Lily stood apart from the general movement, feeling herself for the first time utterly alone. No one looked at her, no one seemed aware of her presence; she was probing the very depths of insignificance. And under her sense of the collective indifference came the acuter pang of hopes deceived. Disinherited — she had been disinherited — and for Grace Stepney! She met Gerty's lamentable eyes, fixed on her in a despairing effort at consolation, and the look brought her to herself. There was something to be done before she left the house: to be done with all the nobility she knew how to put into such gestures. She advanced to the group about Miss Stepney, and holding out her hand said simply: "Dear Grace, I am so glad."
The other ladies had fallen back at her approach, and a space created itself about her. It widened as she turned to go, and no one advanced to fill it up. She paused a moment, glancing about her, calmly taking the measure of her situation. She heard some one ask a question about the date of the will; she caught a fragment of the lawyer's answer — something about a sudden summons, and an "earlier instrument." Then the tide of dispersal began to drift past her; Mrs. Jack Stepney and Mrs. Herbert Melson stood on the doorstep awaiting their motor; a sympathizing group escorted Grace Stepney to the cab it was felt to be fitting she should take, though she lived but a street or two away; and Miss Bart and Gerty found themselves almost alone in the purple drawing-room, which more than ever, in its stuffy dimness, resembled a well-kept family vault, in which the last corpse had just been decently deposited.
In Gerty Farish's sitting-room, whither a hansom had carried the two friends, Lily dropped into a chair with a faint sound of laughter: it struck her as a humorous coincidence that her aunt's legacy should so nearly represent the amount of her debt to Trenor. The need of discharging that debt had reasserted itself with increased urgency since her return to America, and she spoke her first thought in saying to the anxiously hovering Gerty: "I wonder when the legacies will be paid."
But Miss Farish could not pause over the legacies; she broke into a larger indignation. "Oh, Lily, it's unjust; it's cruel — Grace Stepney must FEEL she has no right to all that money!"

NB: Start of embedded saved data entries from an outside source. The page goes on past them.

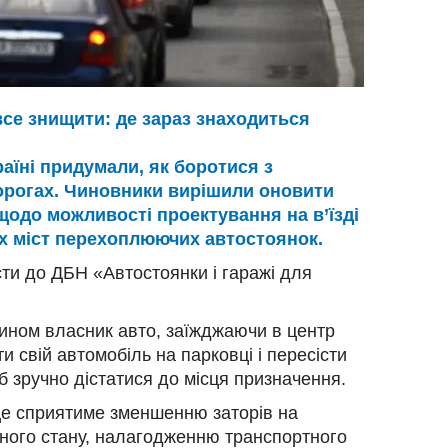
все знищити: де зараз знаходиться
раїні придумали, як боротися з
орогах. Чиновники вирішили оновити
щодо можливості проектування на в’їзді
х міст перехоплюючих автостоянок.
сти до ДБН «Автостоянки і гаражі для
чином власник авто, заїжджаючи в центр
и свій автомобіль на парковці і пересісти
б зручно дістатися до місця призначення.
 це сприятиме зменшенню заторів на
ного стану, налагодженню транспортного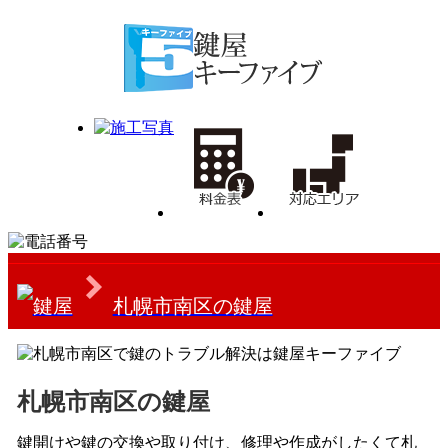
札幌市南区の鍵屋
札幌市南区の鍵屋
鍵開けや鍵の交換や取り付け、修理や作成がしたくて札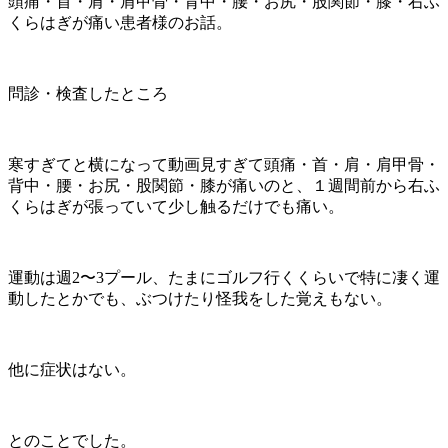
頭痛・首・肩・肩甲骨・背中・腰・お尻・股関節・膝・右ふ
くらはぎが痛い患者様のお話。
問診・検査したところ
寒すぎてと横になって動画見すぎて
頭痛・首・肩・肩甲骨・
背中・腰・お尻・股関節・膝が痛いのと、１週間前から右ふ
くらはぎが張っていて少し触るだけでも痛い。
運動は週2〜3プール、たまにゴルフ行くくらいで特に凄く運
動したとかでも、ぶつけたり怪我をした覚えもない。
他に症状はない。
とのことでした。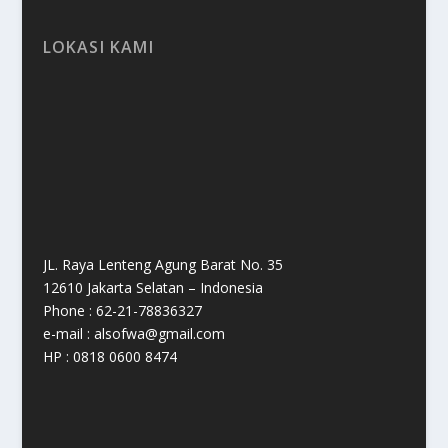
LOKASI KAMI
JL. Raya Lenteng Agung Barat No. 35
12610 Jakarta Selatan – Indonesia
Phone : 62-21-78836327
e-mail : alsofwa@gmail.com
HP : 0818 0600 8474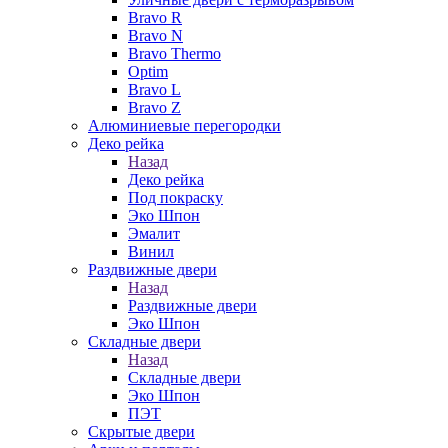
Bravo R
Bravo N
Bravo Thermo
Optim
Bravo L
Bravo Z
Алюминиевые перегородки
Деко рейка
Назад
Деко рейка
Под покраску
Эко Шпон
Эмалит
Винил
Раздвижные двери
Назад
Раздвижные двери
Эко Шпон
Складные двери
Назад
Складные двери
Эко Шпон
ПЭТ
Скрытые двери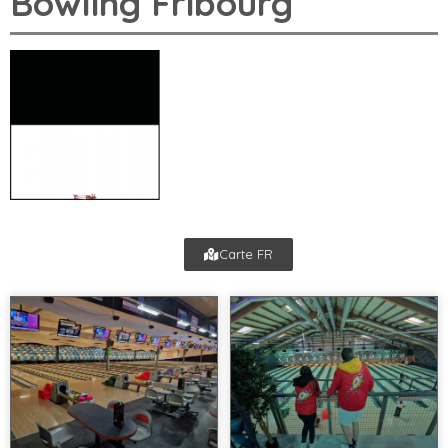
Bowling Fribourg
Carte FR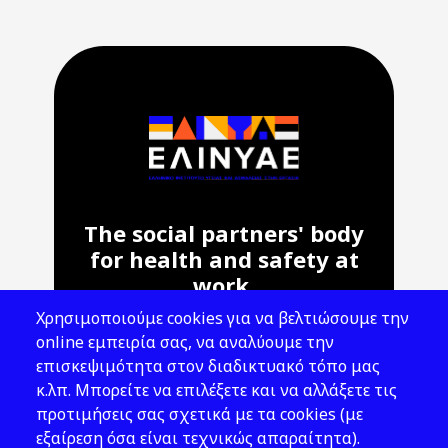
The social partners' body
for health and safety at
work.
Χρησιμοποιούμε cookies για να βελτιώσουμε την
Address: 143 Liosion & 6 Thirsiou, 104
online εμπειρία σας, να αναλύουμε την
45, Athens
επισκεψιμότητα στον διαδικτυακό τόπο μας
T: 210 82 00 100
κ.λπ. Μπορείτε να επιλέξετε και να αλλάξετε τις
e: info@elinyae.gr
προτιμήσεις σας σχετικά με τα cookies (με
εξαίρεση όσα είναι τεχνικώς απαραίτητα).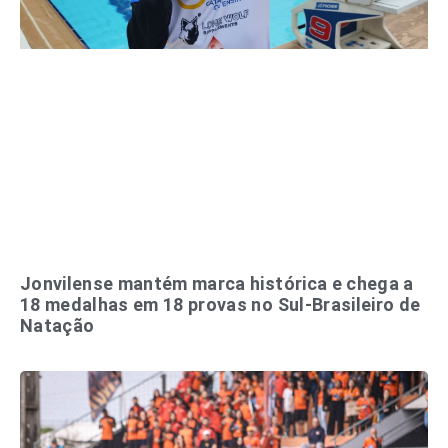
Jonvilense mantém marca histórica e chega a
18 medalhas em 18 provas no Sul-Brasileiro de
Natação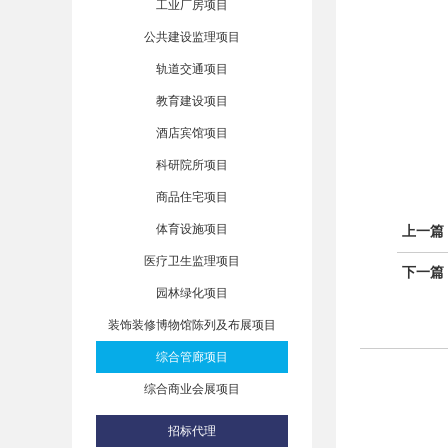
工业厂房项目
公共建设监理项目
轨道交通项目
教育建设项目
酒店宾馆项目
科研院所项目
商品住宅项目
体育设施项目
上一篇
医疗卫生监理项目
下一篇
园林绿化项目
装饰装修博物馆陈列及布展项目
综合管廊项目
综合商业会展项目
招标代理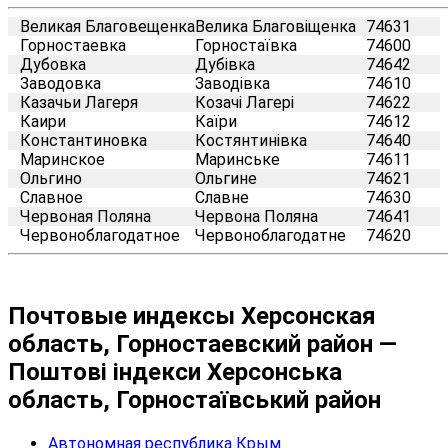
Великая Благовещенка
Велика Благовіщенка
74631
Горностаевка
Горностаївка
74600
Дубовка
Дубівка
74642
Заводовка
Заводівка
74610
Казачьи Лагеря
Козачі Лагері
74622
Каири
Каїри
74612
Константиновка
Костянтинівка
74640
Маринское
Маринське
74611
Ольгино
Ольгине
74621
Славное
Славне
74630
Червоная Поляна
Червона Поляна
74641
Червоноблагодатное
Червоноблагодатне
74620
Почтовые индексы Херсонская
область, Горностаевский район —
Поштові індекси Херсонська
область, Горностаївський район
Автономная республика Крым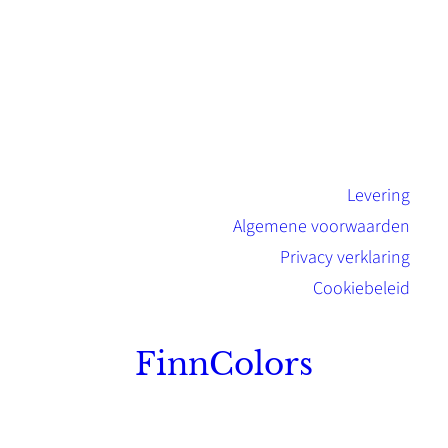
Levering
Algemene voorwaarden
Privacy verklaring
Cookiebeleid
FinnColors
Topkwaliteit Finse verf met de natuurlijk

"Any one who knew how to please Aunt Julia has a right to her money," Miss Bart rejoined philosophically.
"But she was devoted to you — she led every one to think — " Gerty checked herself in evident embarrassment, and Miss Bart turned to her with a direct look. "Gerty, be honest: this will was made only six weeks ago. She had heard of my break with the Dorsets?"
"Every one heard, of course, that there had been some disagreement — some misunderstanding — — "
"Did she hear that Bertha turned me off the yacht?"
"That was what happened, you know. She said I was trying to marry George Dorset. She did it to make him think she was jealous. Isn't that what she told Gwen Stepney?"
"I don't know — I don't listen to such horrors."
"I MUST listen to them — I must know where I stand." She paused, and again sounded a faint note of derision. "Did you notice the women? They were afraid to snub me while they thought I was going to get the money — afterward they scuttled off as if I had the plague." Gerty remained silent, and she continued: "I stayed on to see what would happen. They took their cue from Gwen Stepney and Lulu Melson — I saw them watching to see what Gwen would do. — Gerty, I must know just what is being said of me."